Herşeyi arkamda bırakıyorum sanki hiçbir şeye sahip olmamışım gibi, sanki hiçbir şey yaşamamışım gibi. Tüm ışıklar yanıp sönüyor. Gözlerimi alan, gözlerimi kamaştıran, gözlerimi yaşartan, gözlerimi kör eden… Gözlerin mesela. Arkamda bırakamadığım tek ışık süzmesinin sahibi, şahit olamadığım Tanrı’nın mucizesi ve arkamda bırakamadığım tek şey. Ne saçların, ne ellerin, ne vücut kıvrımların… Benimkiler gibi söndüler mi acaba, söndürüldüler mi? Karanlık bir yolda ilerlemeye ne kadar devam edebildin? Hiç duraksadın mı, ne yapacağını şaşırdın mı hiç? Yardım çığlıkların etrafını kaplayan karanlıkta kayboldu mu hiç? Gözyaşlarında kaybettin mi hiç o ışığı? Aradığın şeyi bulmaya koyulmuşken hiç düşündün mü ışığını kaybedeceğini, ümidini kaybedeceğini? Kurtarmaya geleceğini sandığın ışığı hiç göremediğin oldu mu?

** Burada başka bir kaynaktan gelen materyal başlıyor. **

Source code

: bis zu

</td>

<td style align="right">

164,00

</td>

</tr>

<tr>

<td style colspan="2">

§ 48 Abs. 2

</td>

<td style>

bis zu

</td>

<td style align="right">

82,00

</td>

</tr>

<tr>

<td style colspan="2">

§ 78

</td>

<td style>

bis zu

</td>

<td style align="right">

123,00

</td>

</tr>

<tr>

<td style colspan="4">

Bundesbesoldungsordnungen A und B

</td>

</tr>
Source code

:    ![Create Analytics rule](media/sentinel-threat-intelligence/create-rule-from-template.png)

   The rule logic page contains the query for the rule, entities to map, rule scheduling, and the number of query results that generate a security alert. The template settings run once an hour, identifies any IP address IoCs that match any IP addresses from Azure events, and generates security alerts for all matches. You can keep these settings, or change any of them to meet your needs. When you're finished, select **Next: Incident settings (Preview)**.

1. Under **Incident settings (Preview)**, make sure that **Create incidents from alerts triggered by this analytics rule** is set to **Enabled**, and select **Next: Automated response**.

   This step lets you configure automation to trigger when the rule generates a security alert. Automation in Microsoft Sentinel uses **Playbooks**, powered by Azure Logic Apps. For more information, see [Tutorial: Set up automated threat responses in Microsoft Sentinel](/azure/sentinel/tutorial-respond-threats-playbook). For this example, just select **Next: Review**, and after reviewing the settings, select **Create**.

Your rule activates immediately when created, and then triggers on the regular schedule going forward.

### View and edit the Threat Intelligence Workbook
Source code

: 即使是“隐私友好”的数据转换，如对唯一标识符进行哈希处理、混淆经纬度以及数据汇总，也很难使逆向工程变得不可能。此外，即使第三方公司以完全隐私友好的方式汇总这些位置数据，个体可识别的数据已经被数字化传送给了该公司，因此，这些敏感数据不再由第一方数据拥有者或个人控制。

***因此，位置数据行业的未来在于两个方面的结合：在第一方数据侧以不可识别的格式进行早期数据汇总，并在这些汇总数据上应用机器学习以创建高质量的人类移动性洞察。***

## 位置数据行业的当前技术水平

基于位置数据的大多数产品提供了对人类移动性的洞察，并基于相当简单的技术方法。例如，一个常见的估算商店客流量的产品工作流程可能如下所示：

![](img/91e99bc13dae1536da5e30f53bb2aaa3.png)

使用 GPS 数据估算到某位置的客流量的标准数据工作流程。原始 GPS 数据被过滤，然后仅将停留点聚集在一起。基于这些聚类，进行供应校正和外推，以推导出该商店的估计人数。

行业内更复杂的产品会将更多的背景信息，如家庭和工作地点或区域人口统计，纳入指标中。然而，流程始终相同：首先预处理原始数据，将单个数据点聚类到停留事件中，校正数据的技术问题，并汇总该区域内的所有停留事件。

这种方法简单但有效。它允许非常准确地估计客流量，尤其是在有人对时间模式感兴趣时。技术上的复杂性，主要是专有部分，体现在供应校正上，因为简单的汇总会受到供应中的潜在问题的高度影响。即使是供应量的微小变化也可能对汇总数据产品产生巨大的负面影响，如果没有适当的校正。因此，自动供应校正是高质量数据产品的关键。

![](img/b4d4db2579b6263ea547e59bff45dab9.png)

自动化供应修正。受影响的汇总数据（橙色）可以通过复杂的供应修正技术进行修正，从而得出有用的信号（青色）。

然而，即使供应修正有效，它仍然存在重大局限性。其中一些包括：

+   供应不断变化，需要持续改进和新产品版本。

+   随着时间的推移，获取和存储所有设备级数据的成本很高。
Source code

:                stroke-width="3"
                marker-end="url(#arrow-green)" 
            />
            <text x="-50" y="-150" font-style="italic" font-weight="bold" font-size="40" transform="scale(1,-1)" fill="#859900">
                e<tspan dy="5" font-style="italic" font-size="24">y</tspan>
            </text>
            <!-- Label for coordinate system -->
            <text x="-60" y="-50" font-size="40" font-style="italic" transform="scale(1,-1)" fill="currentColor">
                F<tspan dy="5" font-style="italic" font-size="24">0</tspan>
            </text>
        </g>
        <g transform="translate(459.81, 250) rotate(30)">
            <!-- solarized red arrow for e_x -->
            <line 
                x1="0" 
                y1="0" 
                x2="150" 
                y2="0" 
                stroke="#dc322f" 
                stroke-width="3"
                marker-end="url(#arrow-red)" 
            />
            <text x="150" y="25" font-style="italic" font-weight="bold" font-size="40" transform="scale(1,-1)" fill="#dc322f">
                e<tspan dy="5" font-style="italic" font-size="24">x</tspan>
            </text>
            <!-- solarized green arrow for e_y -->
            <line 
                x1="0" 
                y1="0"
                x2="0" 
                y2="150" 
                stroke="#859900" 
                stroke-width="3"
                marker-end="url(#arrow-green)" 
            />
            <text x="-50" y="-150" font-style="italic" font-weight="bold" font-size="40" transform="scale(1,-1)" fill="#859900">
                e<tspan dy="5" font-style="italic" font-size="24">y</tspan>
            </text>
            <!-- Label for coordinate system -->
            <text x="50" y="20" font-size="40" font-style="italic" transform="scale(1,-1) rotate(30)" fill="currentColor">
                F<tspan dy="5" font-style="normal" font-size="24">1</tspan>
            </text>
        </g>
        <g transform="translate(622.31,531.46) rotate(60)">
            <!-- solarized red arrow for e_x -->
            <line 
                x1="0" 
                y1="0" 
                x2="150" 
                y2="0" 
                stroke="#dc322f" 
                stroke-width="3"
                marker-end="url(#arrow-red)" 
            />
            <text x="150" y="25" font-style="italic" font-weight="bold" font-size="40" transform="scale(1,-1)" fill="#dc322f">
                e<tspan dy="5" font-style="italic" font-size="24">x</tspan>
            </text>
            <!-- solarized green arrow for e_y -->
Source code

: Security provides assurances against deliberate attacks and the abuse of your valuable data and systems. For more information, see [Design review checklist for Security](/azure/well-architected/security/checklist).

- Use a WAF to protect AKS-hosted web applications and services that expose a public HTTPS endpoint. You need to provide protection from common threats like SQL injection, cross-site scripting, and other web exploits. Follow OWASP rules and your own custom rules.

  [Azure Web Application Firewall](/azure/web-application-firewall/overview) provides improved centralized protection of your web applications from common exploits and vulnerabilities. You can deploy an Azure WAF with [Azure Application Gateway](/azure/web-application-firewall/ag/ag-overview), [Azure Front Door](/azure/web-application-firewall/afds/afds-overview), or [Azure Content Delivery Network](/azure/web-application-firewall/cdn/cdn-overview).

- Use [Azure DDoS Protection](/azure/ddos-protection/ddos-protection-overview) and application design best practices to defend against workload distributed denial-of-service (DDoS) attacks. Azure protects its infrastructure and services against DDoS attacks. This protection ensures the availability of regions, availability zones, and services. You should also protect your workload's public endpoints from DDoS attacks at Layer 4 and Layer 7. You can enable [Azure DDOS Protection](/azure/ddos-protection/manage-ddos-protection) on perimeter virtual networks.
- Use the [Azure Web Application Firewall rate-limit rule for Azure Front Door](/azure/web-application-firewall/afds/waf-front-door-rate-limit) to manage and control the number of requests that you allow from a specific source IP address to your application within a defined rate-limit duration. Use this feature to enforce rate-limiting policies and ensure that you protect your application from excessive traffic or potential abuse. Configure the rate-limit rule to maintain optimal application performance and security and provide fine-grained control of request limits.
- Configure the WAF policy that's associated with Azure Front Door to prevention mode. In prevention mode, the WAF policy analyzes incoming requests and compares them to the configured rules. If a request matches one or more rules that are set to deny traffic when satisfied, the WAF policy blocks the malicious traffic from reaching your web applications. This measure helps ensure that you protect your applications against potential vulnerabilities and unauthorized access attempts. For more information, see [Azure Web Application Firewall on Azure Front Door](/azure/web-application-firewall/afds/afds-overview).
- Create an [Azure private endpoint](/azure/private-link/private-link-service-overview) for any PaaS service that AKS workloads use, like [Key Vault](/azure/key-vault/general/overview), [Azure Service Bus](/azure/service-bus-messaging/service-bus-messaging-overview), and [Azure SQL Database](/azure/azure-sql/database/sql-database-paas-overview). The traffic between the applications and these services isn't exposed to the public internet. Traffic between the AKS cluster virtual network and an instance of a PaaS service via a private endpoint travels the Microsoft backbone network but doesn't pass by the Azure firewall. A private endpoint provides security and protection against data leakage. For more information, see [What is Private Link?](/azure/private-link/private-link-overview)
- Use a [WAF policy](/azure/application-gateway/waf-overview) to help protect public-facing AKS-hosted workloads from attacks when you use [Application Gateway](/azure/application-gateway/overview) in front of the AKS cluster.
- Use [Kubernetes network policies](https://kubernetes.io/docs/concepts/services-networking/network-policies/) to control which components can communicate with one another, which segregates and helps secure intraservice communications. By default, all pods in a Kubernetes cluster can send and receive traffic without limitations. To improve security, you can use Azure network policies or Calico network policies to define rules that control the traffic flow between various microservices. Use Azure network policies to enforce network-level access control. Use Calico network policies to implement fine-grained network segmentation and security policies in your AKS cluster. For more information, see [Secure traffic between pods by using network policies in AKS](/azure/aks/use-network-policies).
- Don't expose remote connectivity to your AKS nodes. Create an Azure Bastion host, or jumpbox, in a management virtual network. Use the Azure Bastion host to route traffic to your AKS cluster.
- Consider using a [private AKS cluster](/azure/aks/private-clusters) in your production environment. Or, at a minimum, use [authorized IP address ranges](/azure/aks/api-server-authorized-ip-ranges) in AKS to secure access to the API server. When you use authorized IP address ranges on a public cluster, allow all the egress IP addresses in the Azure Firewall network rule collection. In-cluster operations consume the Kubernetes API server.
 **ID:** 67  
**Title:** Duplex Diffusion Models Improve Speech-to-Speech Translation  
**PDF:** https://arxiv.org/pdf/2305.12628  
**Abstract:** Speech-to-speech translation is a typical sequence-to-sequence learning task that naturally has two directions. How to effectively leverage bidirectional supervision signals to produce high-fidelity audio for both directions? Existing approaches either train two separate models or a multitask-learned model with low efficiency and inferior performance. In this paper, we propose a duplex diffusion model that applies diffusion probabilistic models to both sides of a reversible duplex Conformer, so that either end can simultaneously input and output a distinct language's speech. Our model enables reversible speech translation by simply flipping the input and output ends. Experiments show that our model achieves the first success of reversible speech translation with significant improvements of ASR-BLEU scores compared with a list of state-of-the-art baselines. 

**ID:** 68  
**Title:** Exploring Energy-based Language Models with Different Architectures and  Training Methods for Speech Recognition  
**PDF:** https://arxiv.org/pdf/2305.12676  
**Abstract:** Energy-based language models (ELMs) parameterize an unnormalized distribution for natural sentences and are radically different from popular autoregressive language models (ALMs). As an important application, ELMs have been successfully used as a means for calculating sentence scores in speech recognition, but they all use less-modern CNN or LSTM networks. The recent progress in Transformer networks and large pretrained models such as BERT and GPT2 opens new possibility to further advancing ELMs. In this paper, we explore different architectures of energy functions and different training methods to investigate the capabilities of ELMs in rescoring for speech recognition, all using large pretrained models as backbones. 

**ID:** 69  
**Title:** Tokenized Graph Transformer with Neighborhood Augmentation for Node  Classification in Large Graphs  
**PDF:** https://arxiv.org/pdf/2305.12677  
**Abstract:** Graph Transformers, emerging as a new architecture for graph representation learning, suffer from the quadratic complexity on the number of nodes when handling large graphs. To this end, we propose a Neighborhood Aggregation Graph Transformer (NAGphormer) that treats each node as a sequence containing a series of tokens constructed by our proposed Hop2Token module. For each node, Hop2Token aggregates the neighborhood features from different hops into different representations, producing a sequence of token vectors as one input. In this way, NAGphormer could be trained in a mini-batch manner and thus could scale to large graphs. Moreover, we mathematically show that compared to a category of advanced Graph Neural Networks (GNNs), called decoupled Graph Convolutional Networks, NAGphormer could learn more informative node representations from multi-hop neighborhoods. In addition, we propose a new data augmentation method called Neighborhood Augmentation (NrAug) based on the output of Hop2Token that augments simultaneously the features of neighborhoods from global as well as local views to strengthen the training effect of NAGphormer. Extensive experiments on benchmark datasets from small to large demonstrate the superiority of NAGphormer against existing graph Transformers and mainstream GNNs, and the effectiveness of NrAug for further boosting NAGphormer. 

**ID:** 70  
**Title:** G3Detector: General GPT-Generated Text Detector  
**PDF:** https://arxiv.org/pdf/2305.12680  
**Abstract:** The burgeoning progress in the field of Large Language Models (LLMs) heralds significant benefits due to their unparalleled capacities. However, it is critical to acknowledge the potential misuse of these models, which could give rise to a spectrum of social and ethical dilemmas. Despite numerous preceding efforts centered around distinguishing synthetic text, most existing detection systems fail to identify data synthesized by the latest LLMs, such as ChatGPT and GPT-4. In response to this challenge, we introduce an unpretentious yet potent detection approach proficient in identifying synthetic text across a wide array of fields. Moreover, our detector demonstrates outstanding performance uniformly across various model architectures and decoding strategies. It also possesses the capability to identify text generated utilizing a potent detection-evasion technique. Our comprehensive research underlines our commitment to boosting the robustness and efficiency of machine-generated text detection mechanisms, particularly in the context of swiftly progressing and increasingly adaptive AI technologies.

Nereden veya ne zaman başladığımızın hiçbir zaman bir önemi olmadı. İlk sigaramız, ilk biramız, ilk seksimiz, ilk aşkımız, ilk gözyaşımız… Hayatımızı hüzünlü bir şarkıdan gülümseyen bir nota çıkarabildiğimiz kadar devam ettirebildik, kendimizden kaçabildiğimiz kadar nefes alabildik. Bencilleştik, kaçarken kaybolduk. Üzerine hızımızı alıp koştuğumuz özgürlüğün kaçılabilecek son nokta olan yalnızlık olduğunu bile bile düşüp dizlerimizin parçalanmasına, ayaklarımızın altına alıp ezdiğimiz insanlara aldırmadan koştuk.  Ellerimizdeki içine amaçlarımızı ve hayallerimizi özenle katlayıp koyduğumuz çantamızı yarı yolda bıraktık, hızlandık. Zamanın derinliklerinde kaybolacak kadar hızlandık. Son bir uzanışla kavrayıp son düşüşümüzde bizi yere sağ salim indirecek, binlerce nefesin duyulduğu karanlığın içinde ışığımız olacak özgürlük gözlerimizi kapattığımızda bile hayallerimizde canlanamayacak kadar uzaktaydı artık. Kendi iç savaşlarımızda zehri akmayan, kapanmayan yaralarımız yolumuzu bulmaya çalışırken her yere yuvarlanışımızda daha çok açılıyordu, daha çok kanıyordu. Tecrübelerimizi öylesine unutmuştuk ki yanlış olanın üstüne daha da hızlı koşuyorduk, tek bir nefes benzerliği yeterdi. Başından beri nefesine dair tutunabileceğimiz insanın bilincinde bir şeytana eşit olmuşken, herkesin şeytanı olup zifiri karanlıktan kaçmak tek yapabildiğimizdi. Özgürlüğümüze koşar gibi kaçmak. Başından beri ihtiyacımız olan şeyse ilklerimizin simgesi ümitti.